[Records from a data source]
* * * * * * * * *

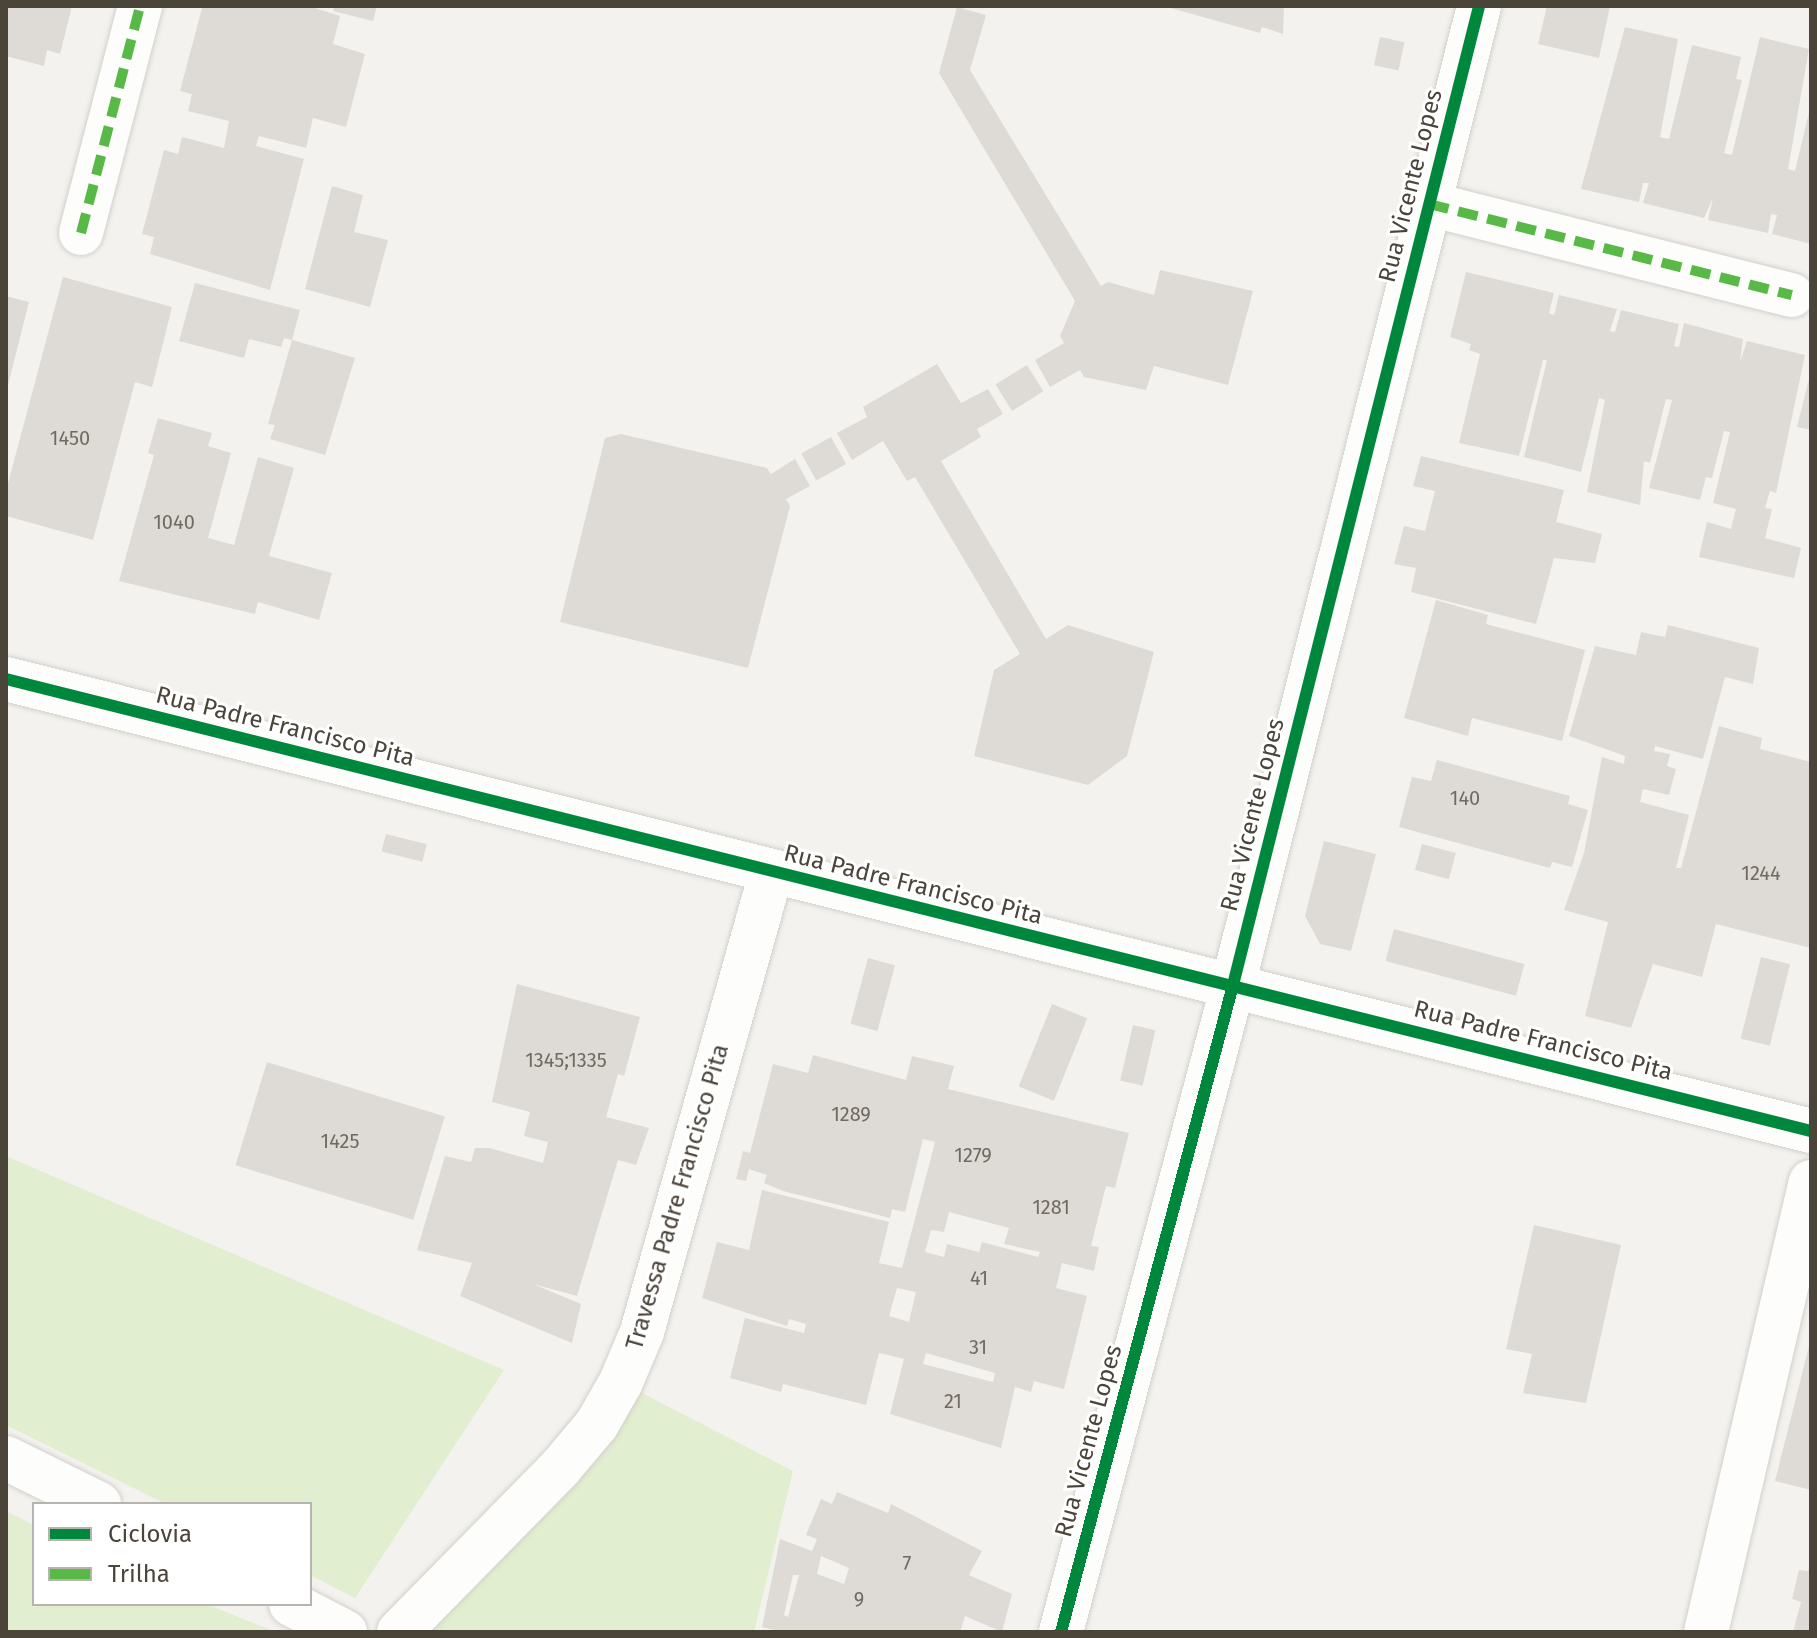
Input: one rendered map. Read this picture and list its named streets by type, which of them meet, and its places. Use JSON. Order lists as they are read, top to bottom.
{
  "streets": {
    "street": ["Rua Vicente Lopes", "Rua Padre Francisco Pita", "Travessa Padre Francisco Pita"]
  },
  "crossings": [
    ["Rua Vicente Lopes", "Rua Padre Francisco Pita"],
    ["Rua Padre Francisco Pita", "Travessa Padre Francisco Pita"]
  ],
  "house_numbers": [
    "1450",
    "1040",
    "140",
    "1244",
    "1345;1335",
    "1289",
    "1425",
    "1279",
    "1281",
    "41",
    "31",
    "21",
    "7",
    "9"
  ],
  "legend": ["Ciclovia", "Trilha"]
}
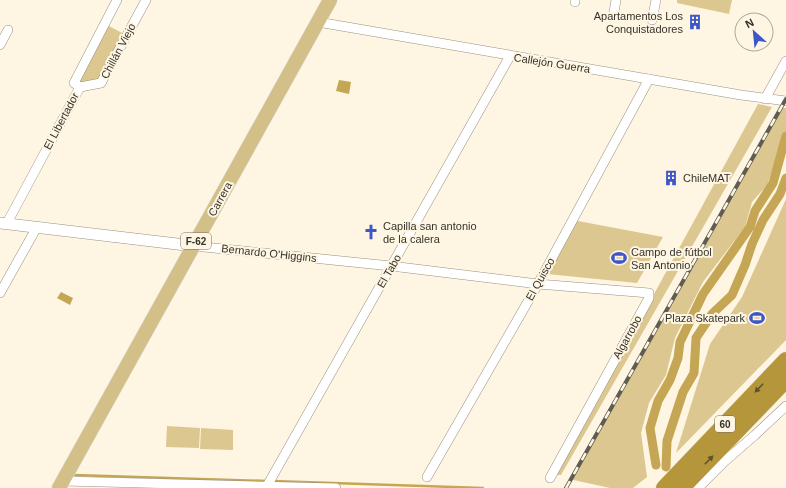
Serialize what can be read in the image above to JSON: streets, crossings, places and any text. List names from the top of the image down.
{
  "streets": {
    "highway": ["60"],
    "main road": ["Carrera", "F-62"],
    "street": [
      "Chillán Viejo",
      "Callejón Guerra",
      "El Libertador",
      "Bernardo O'Higgins",
      "El Tabo",
      "El Quisco",
      "Algarrobo"
    ]
  },
  "crossings": [
    ["Chillán Viejo", "El Libertador"],
    ["Callejón Guerra", "Carrera"],
    ["Callejón Guerra", "El Tabo"],
    ["Callejón Guerra", "El Quisco"],
    ["El Libertador", "Bernardo O'Higgins"],
    ["Carrera", "Bernardo O'Higgins"],
    ["Bernardo O'Higgins", "El Tabo"],
    ["Bernardo O'Higgins", "El Quisco"],
    ["Bernardo O'Higgins", "Algarrobo"],
    ["El Quisco", "Algarrobo"]
  ],
  "places": {
    "building": ["Apartamentos Los Conquistadores", "ChileMAT"],
    "church": ["Capilla san antonio de la calera"],
    "sports": ["Campo de fútbol San Antonio", "Plaza Skatepark"]
  },
  "north": "top left"
}
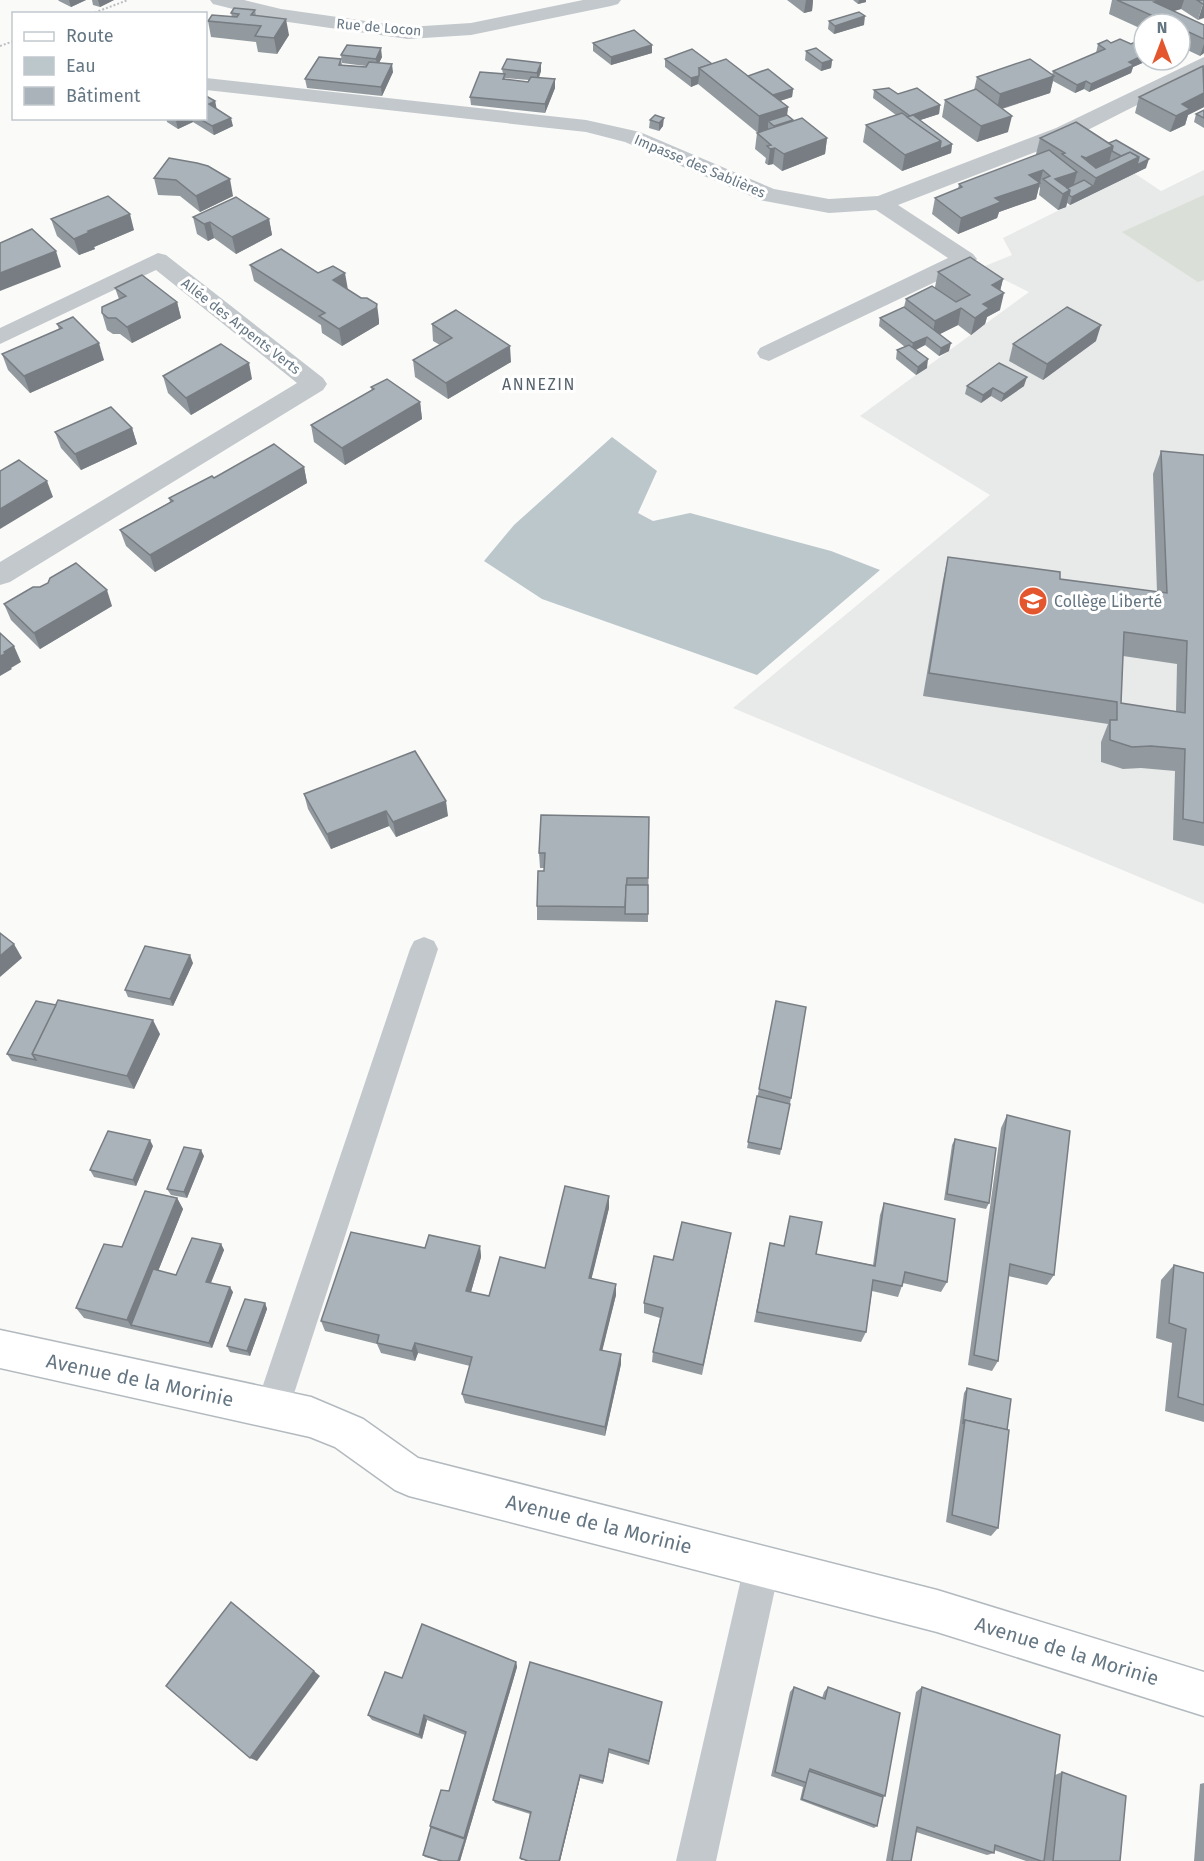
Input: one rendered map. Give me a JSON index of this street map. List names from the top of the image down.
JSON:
{
  "streets": {
    "main road": ["Avenue de la Morinie"],
    "street": ["Rue de Locon", "Impasse des Sablières", "Allée des Arpents Verts"]
  },
  "districts": ["ANNEZIN"],
  "places": {
    "school or university": ["Collège Liberté"]
  },
  "legend": ["Route", "Eau", "Bâtiment"],
  "north": "top"
}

* * * * * * * * *

== Task to complete ==
Verbatim reproduction of every entry is needed, with the images left out.

== Output ==
Input: one rendered map. Read this picture and list its named streets by type, which of them meet, and its places. Use JSON. Order lists as they are read, top to bottom.
{
  "streets": {
    "street": ["Rua Vicente Lopes", "Rua Padre Francisco Pita", "Travessa Padre Francisco Pita"]
  },
  "crossings": [
    ["Rua Vicente Lopes", "Rua Padre Francisco Pita"],
    ["Rua Padre Francisco Pita", "Travessa Padre Francisco Pita"]
  ],
  "house_numbers": [
    "1450",
    "1040",
    "140",
    "1244",
    "1345;1335",
    "1289",
    "1425",
    "1279",
    "1281",
    "41",
    "31",
    "21",
    "7",
    "9"
  ],
  "legend": ["Ciclovia", "Trilha"]
}
Serialize what can be read in the image above to JSON: streets, crossings, places and any text. List names from the top of the image down.
{
  "streets": {
    "highway": ["60"],
    "main road": ["Carrera", "F-62"],
    "street": [
      "Chillán Viejo",
      "Callejón Guerra",
      "El Libertador",
      "Bernardo O'Higgins",
      "El Tabo",
      "El Quisco",
      "Algarrobo"
    ]
  },
  "crossings": [
    ["Chillán Viejo", "El Libertador"],
    ["Callejón Guerra", "Carrera"],
    ["Callejón Guerra", "El Tabo"],
    ["Callejón Guerra", "El Quisco"],
    ["El Libertador", "Bernardo O'Higgins"],
    ["Carrera", "Bernardo O'Higgins"],
    ["Bernardo O'Higgins", "El Tabo"],
    ["Bernardo O'Higgins", "El Quisco"],
    ["Bernardo O'Higgins", "Algarrobo"],
    ["El Quisco", "Algarrobo"]
  ],
  "places": {
    "building": ["Apartamentos Los Conquistadores", "ChileMAT"],
    "church": ["Capilla san antonio de la calera"],
    "sports": ["Campo de fútbol San Antonio", "Plaza Skatepark"]
  },
  "north": "top left"
}
Input: one rendered map. Give me a JSON index of this street map. List names from the top of the image down.
JSON:
{
  "streets": {
    "main road": ["Avenue de la Morinie"],
    "street": ["Rue de Locon", "Impasse des Sablières", "Allée des Arpents Verts"]
  },
  "districts": ["ANNEZIN"],
  "places": {
    "school or university": ["Collège Liberté"]
  },
  "legend": ["Route", "Eau", "Bâtiment"],
  "north": "top"
}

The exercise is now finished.